Washington

A genetic disorder is at the heart of what is believed to be a first for the intellectual property world. A joint patent application for a disease-causing gene is expected to be filed shortly by the researchers who isolated the gene and the patient advocacy group that helped them make the discovery.

The group, PXE International, provided scientists at the University of Hawaii with blood and tissue samples from patients with pseudoxanthoma elasticum, a genetic disorder that causes connective tissue in the skin, eyes and arteries to calcify.

Right moves: Ian Terry's genetic illness led his mother Sharon to set up PXE International. Credit: PXE INTERNATIONAL

The novel alliance could become a model for handling intellectual property emerging from collaborations between patients' groups and researchers. Sharon Terry, president of PXE International, says that the group made the move because it wants to ensure that licences for any resulting genetic tests will be inexpensive and widely available.

The application comes at a time when both the US National Bioethics Advisory Commission and the Human Genome Organization are emphasizing that genetic researchers should share the benefits of their research with the subjects who make it possible (see Nature 403, 237 and 404, 912; 2000).

PXE International filed a provisional patent in February, shortly after the gene was isolated (see Nature Genetics 25, 223–227; 2000). It is now working out terms with the university before submitting the final application. The organization advocates free licensing but says that if the university insists on a fee, it will push to keep it low and will make sure any profits are split between the collaborators.

Terry, who calls negotiations between PXE International and the university “amicable”, is optimistic that the two will soon come to terms. “Both of us are concerned that tests and treatments be accessible and low cost,” Terry says. “We have the same goals in mind.”

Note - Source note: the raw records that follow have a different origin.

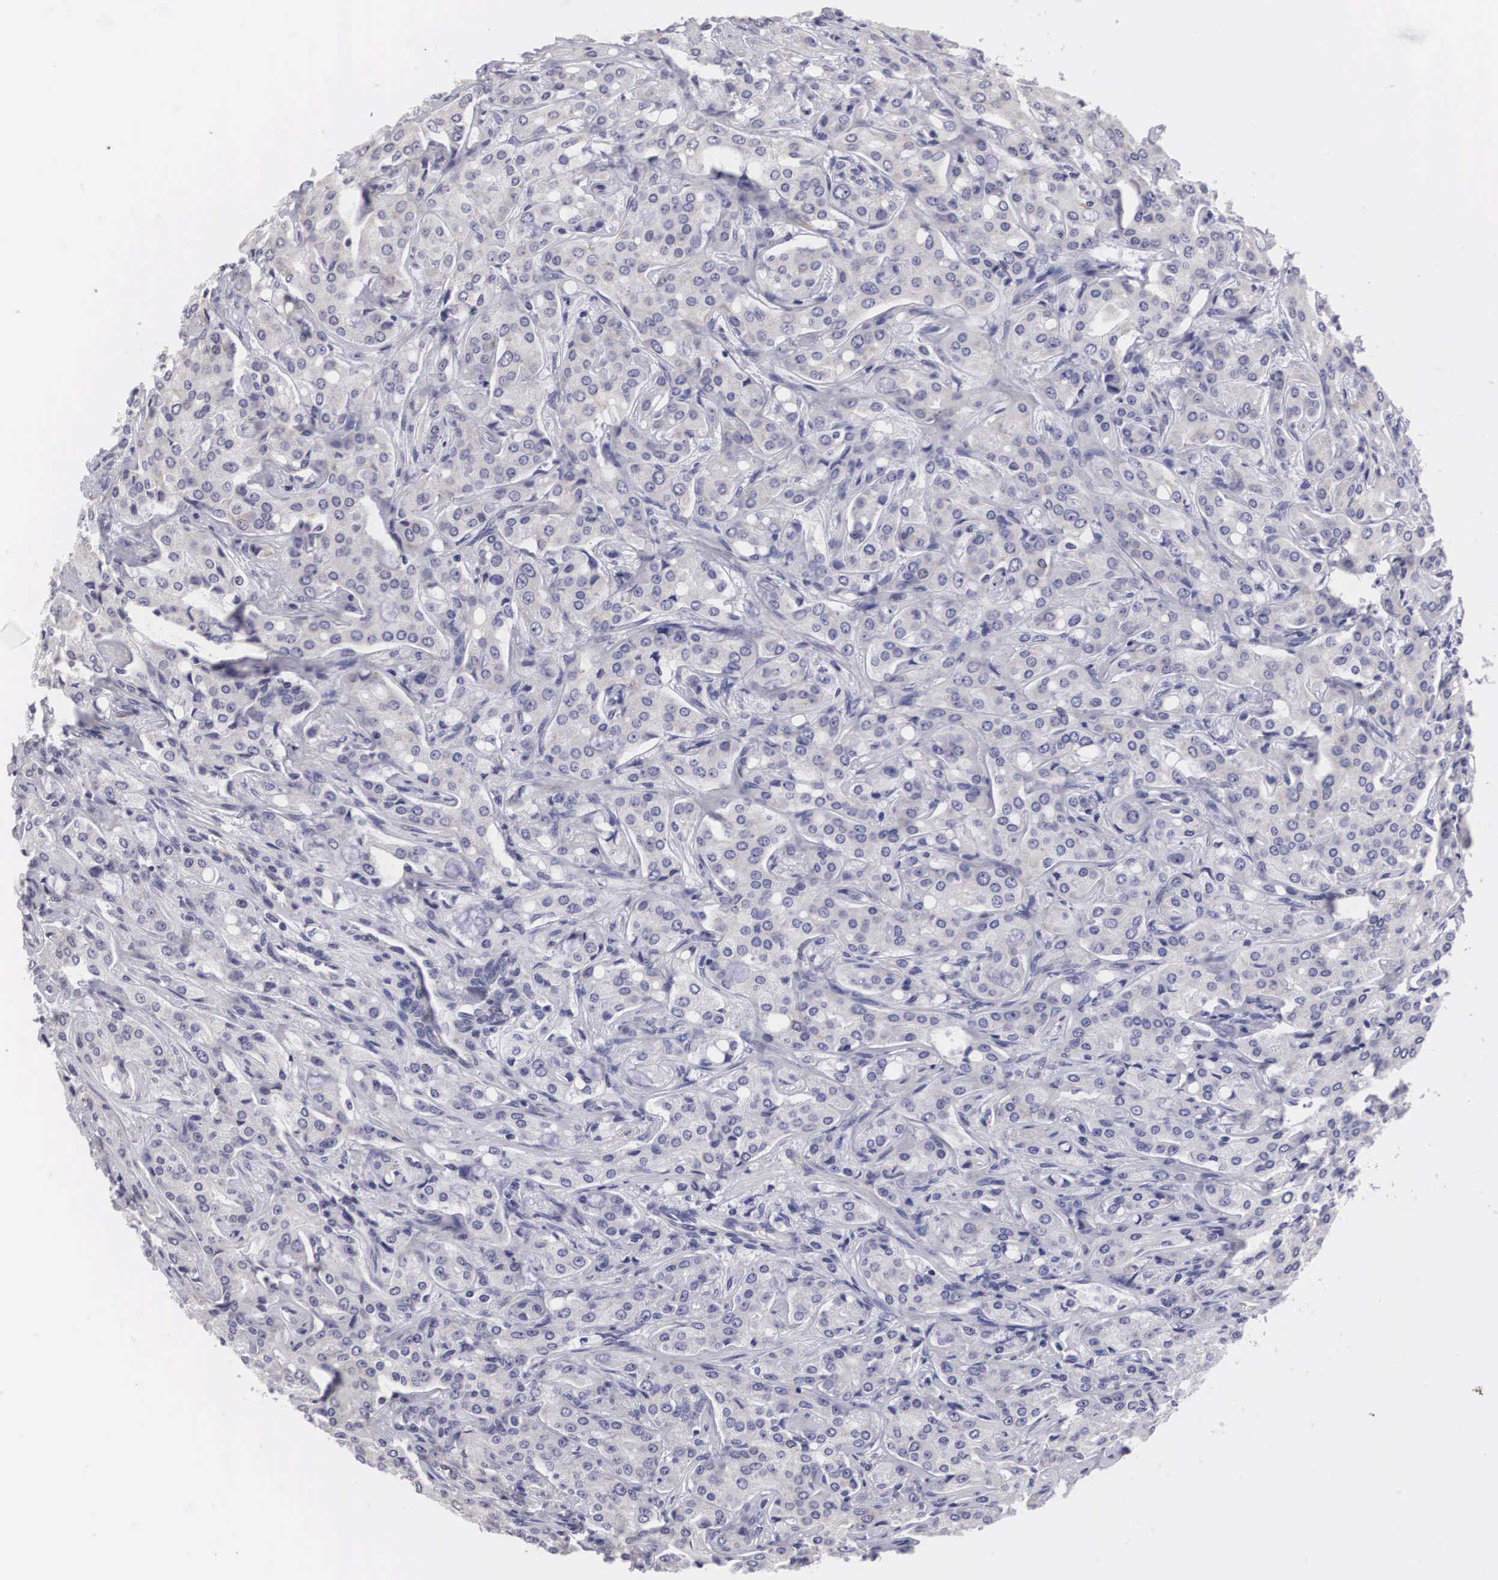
{"staining": {"intensity": "negative", "quantity": "none", "location": "none"}, "tissue": "prostate cancer", "cell_type": "Tumor cells", "image_type": "cancer", "snomed": [{"axis": "morphology", "description": "Adenocarcinoma, Medium grade"}, {"axis": "topography", "description": "Prostate"}], "caption": "Protein analysis of medium-grade adenocarcinoma (prostate) reveals no significant staining in tumor cells.", "gene": "ARMCX3", "patient": {"sex": "male", "age": 72}}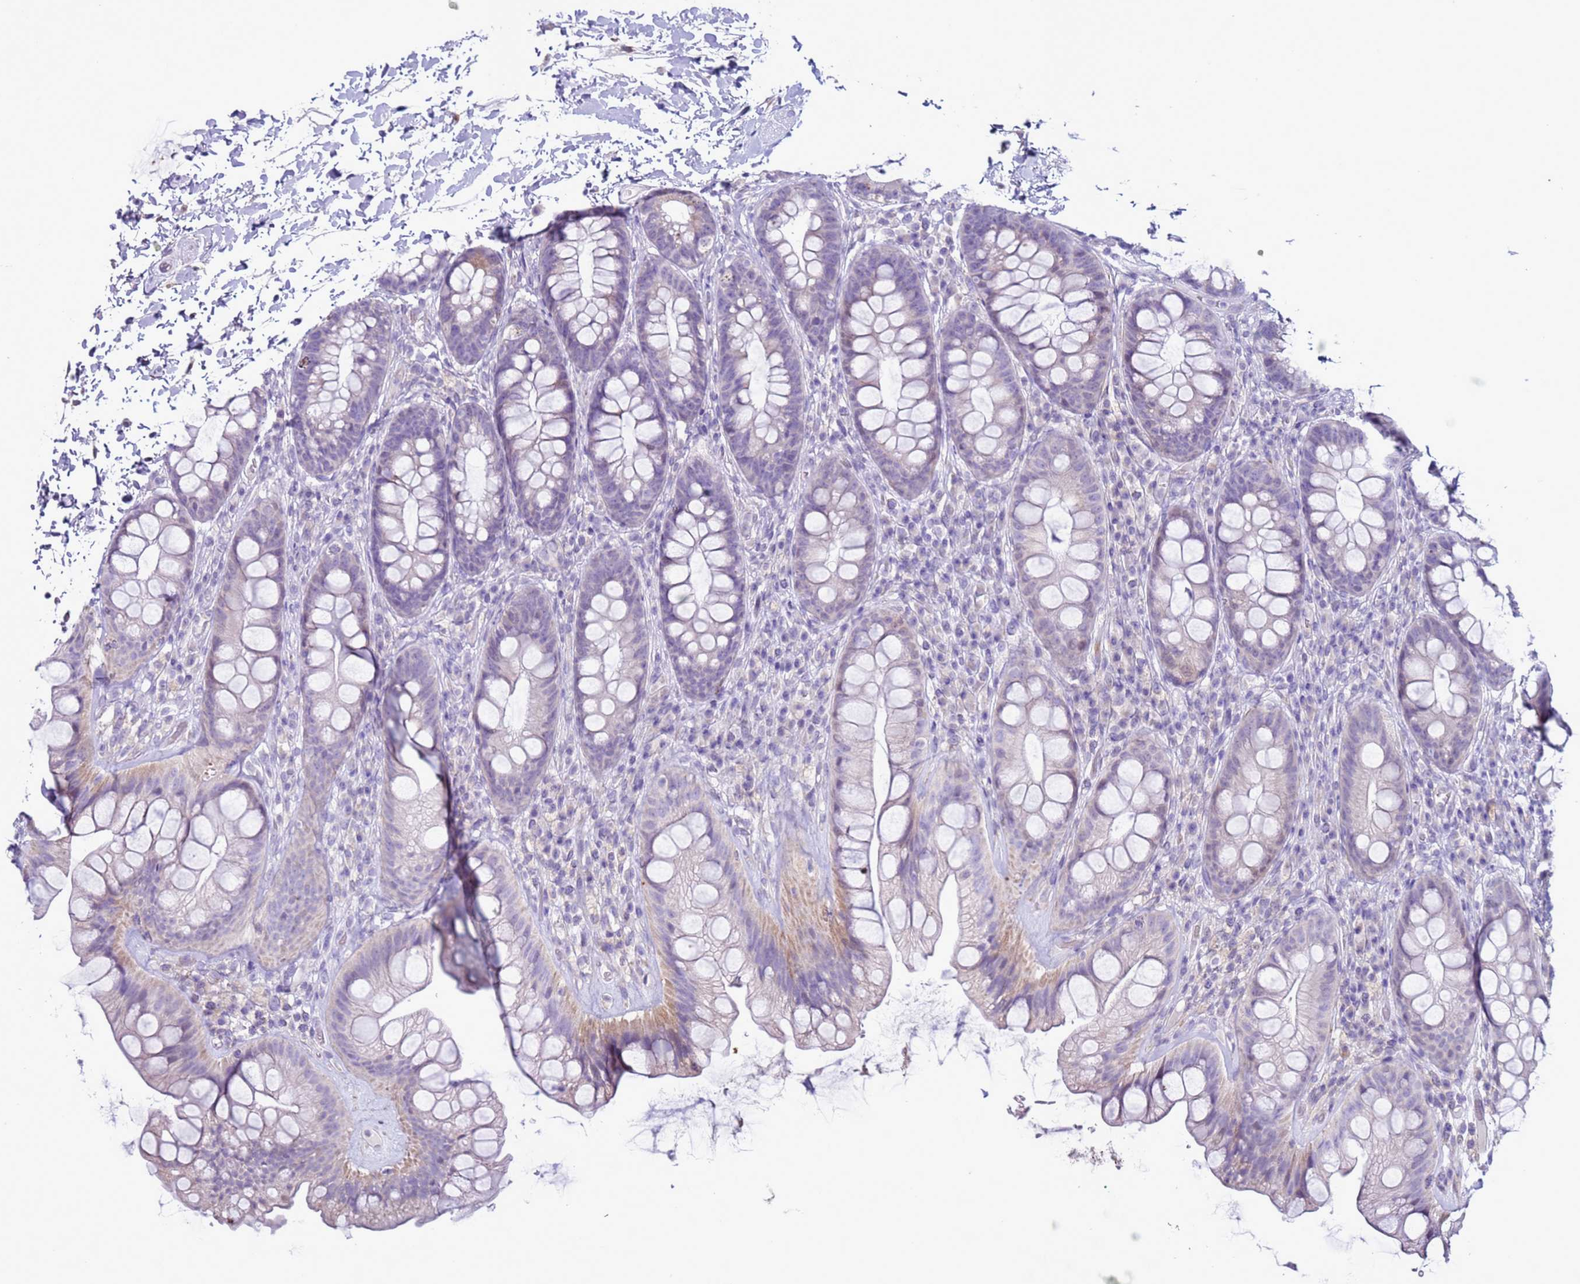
{"staining": {"intensity": "weak", "quantity": "<25%", "location": "cytoplasmic/membranous"}, "tissue": "rectum", "cell_type": "Glandular cells", "image_type": "normal", "snomed": [{"axis": "morphology", "description": "Normal tissue, NOS"}, {"axis": "topography", "description": "Rectum"}], "caption": "DAB (3,3'-diaminobenzidine) immunohistochemical staining of normal human rectum exhibits no significant positivity in glandular cells.", "gene": "ABHD17B", "patient": {"sex": "male", "age": 74}}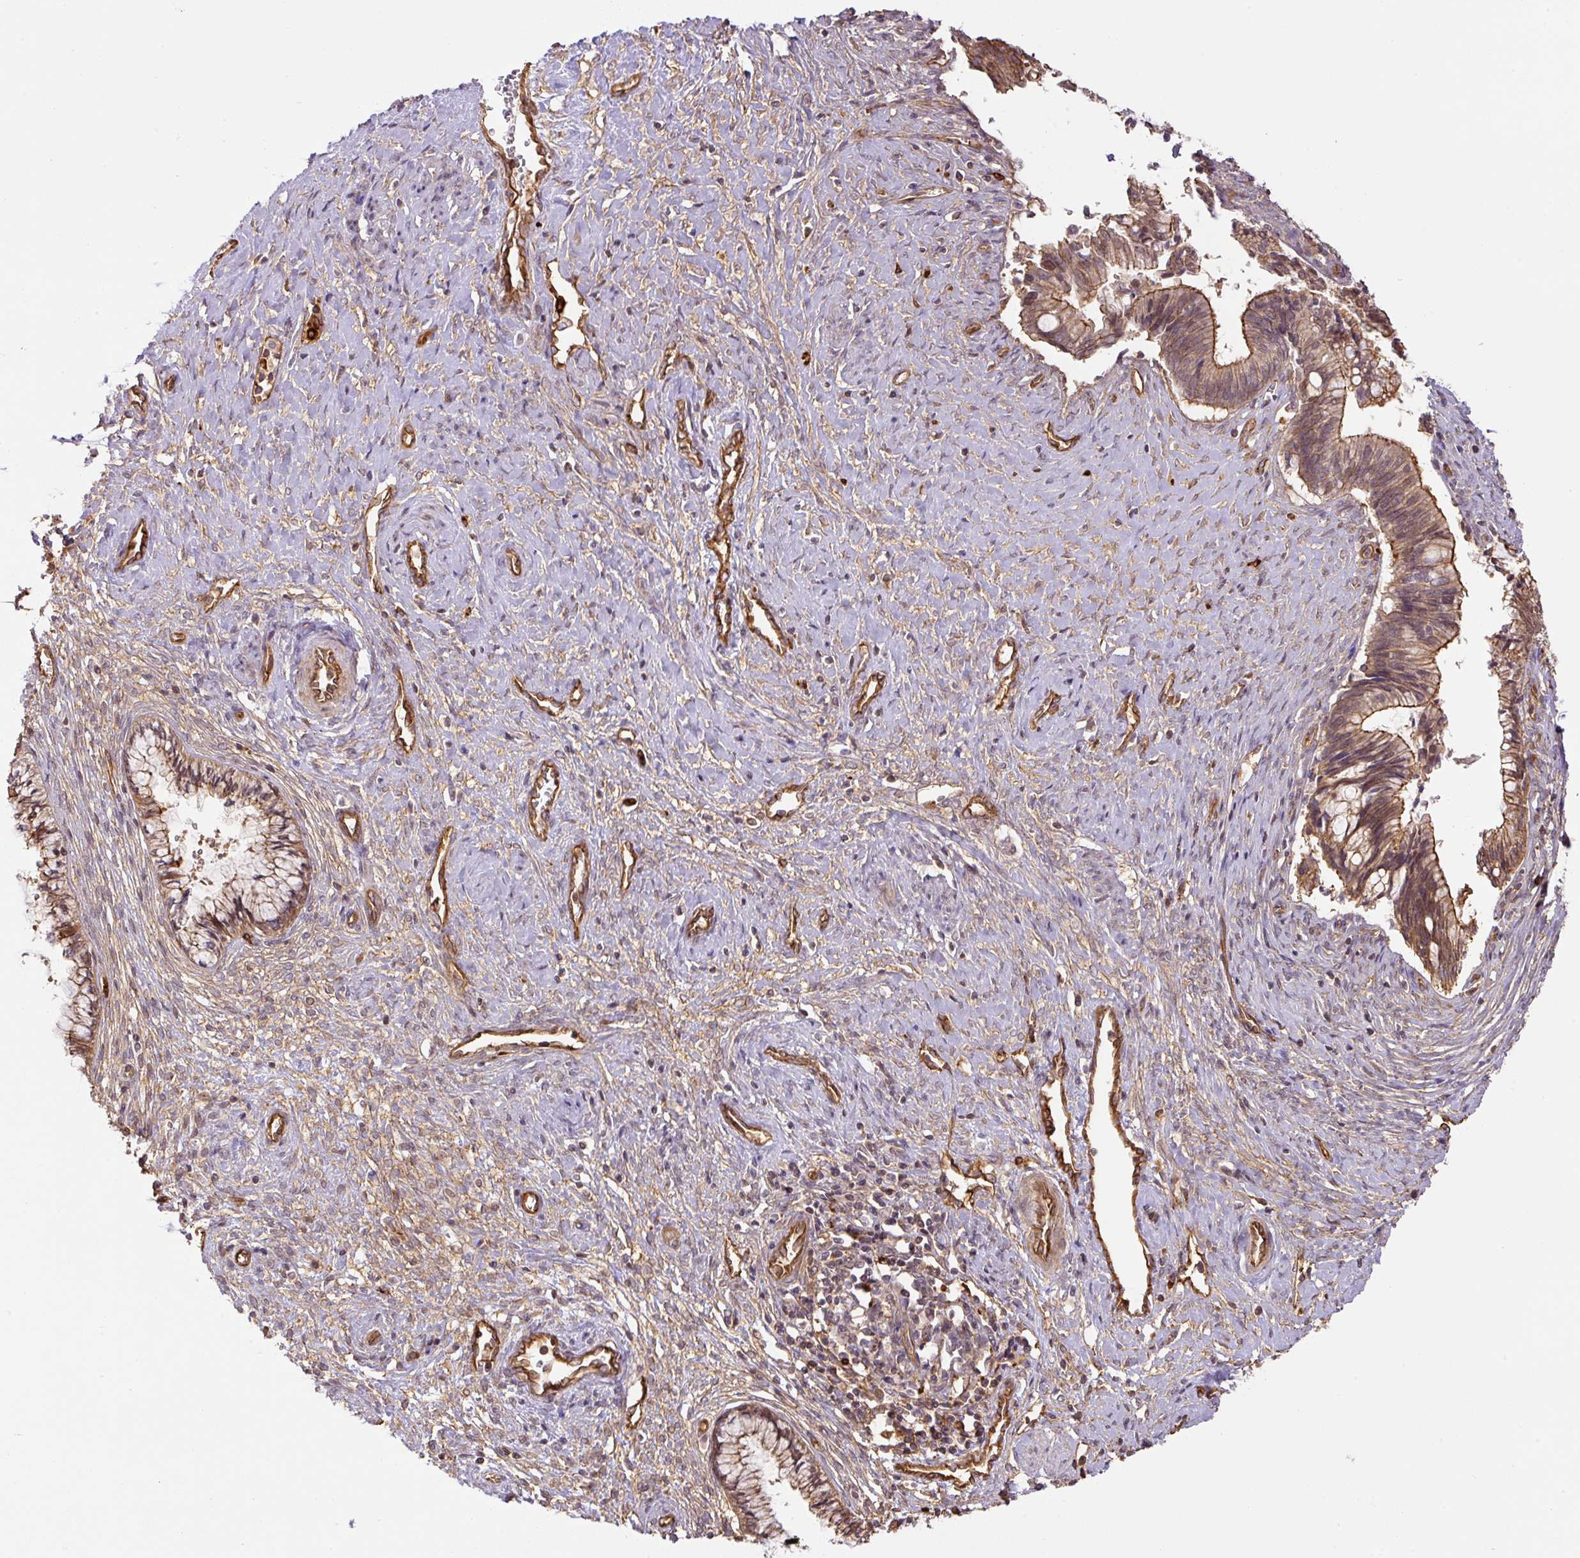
{"staining": {"intensity": "moderate", "quantity": ">75%", "location": "cytoplasmic/membranous"}, "tissue": "cervical cancer", "cell_type": "Tumor cells", "image_type": "cancer", "snomed": [{"axis": "morphology", "description": "Adenocarcinoma, NOS"}, {"axis": "topography", "description": "Cervix"}], "caption": "Adenocarcinoma (cervical) stained for a protein (brown) reveals moderate cytoplasmic/membranous positive positivity in approximately >75% of tumor cells.", "gene": "B3GALT5", "patient": {"sex": "female", "age": 44}}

To protect patients' interests, PXE International set up its own blood and tissue bank. Researchers wanting to use the samples must agree to the group's terms, which include joint possession of any intellectual property that might result.

Previous collaborations in which the researchers have retained the complete rights to their findings have sometimes raised concerns. One notable example is the isolation of the gene for Canavan's disease, a neurological disorder characterized by the degeneration of the myelin sheath, the protective insulation for the brain's nerve cells.

After supplying samples to the Miami Children's Hospital, many parents were upset when the hospital sought exclusive licensing on the tests, Judith Tsipis, a biology professor at Brandeis University, who lost a child to the disease, told the American Society of Human Genetics meeting in Philadelphia this month.

Such restrictions are contrary to good science and medical practice, Tsipis said. “Anything short of open licensing limits the abilities of laboratories to do testing.” She says that she is pleased that PXE International took control of its members' samples, and hopes more groups do the same.

Elizabeth Thomson, co-director of the Ethical, Legal and Social Implications programme at the National Human Genome Research Institute (NHGRI), says that this is a possibility. Thomson helped PXE International to set up its sample repository and data registry, mostly by giving the group advice on informed consent and drawing up guidelines that would limit how researchers could use the material. The NHGRI did nothing to encourage the group to seek intellectual property, she says.

Other genetic disease groups might follow PXE's example — an umbrella organization for such disease groups, Genetic Alliance, has been watching the group's moves closely.